Description of the task –
Your answer should consist only of the line with "Consultancy, George Proestos from Seven" and the lines after it, reproduced exactly through the end of the entries below.

[Stored data entries]
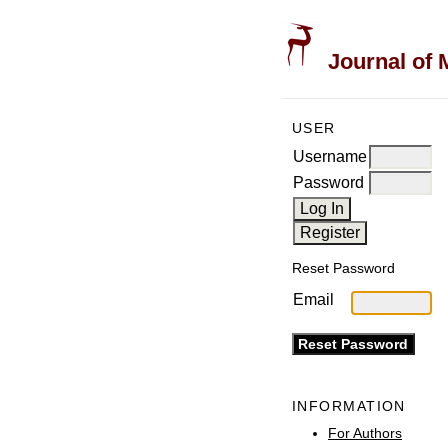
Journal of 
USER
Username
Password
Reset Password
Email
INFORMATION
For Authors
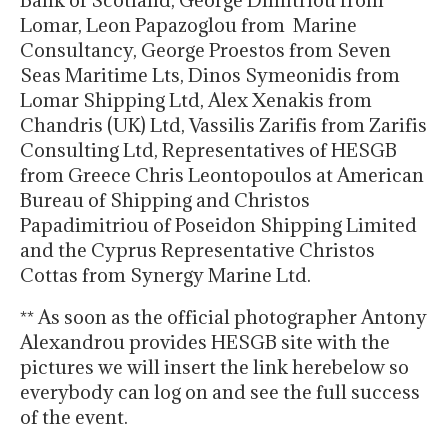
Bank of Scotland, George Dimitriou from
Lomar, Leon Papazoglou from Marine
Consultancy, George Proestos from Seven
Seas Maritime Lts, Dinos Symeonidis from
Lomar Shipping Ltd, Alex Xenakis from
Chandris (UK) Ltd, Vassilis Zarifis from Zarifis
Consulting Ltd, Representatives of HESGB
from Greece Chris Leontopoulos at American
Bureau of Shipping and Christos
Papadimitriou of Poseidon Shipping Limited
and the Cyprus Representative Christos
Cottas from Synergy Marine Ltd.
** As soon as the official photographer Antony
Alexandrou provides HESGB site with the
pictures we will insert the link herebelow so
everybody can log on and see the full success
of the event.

Output of the exercise –
Consultancy, George Proestos from Seven
Seas Maritime Lts, Dinos Symeonidis from
Lomar Shipping Ltd, Alex Xenakis from
Chandris (UK) Ltd, Vassilis Zarifis from Zarifis
Consulting Ltd, Representatives of HESGB
from Greece Chris Leontopoulos at American
Bureau of Shipping and Christos
Papadimitriou of Poseidon Shipping Limited
and the Cyprus Representative Christos
Cottas from Synergy Marine Ltd.
** As soon as the official photographer Antony
Alexandrou provides HESGB site with the
pictures we will insert the link herebelow so
everybody can log on and see the full success
of the event.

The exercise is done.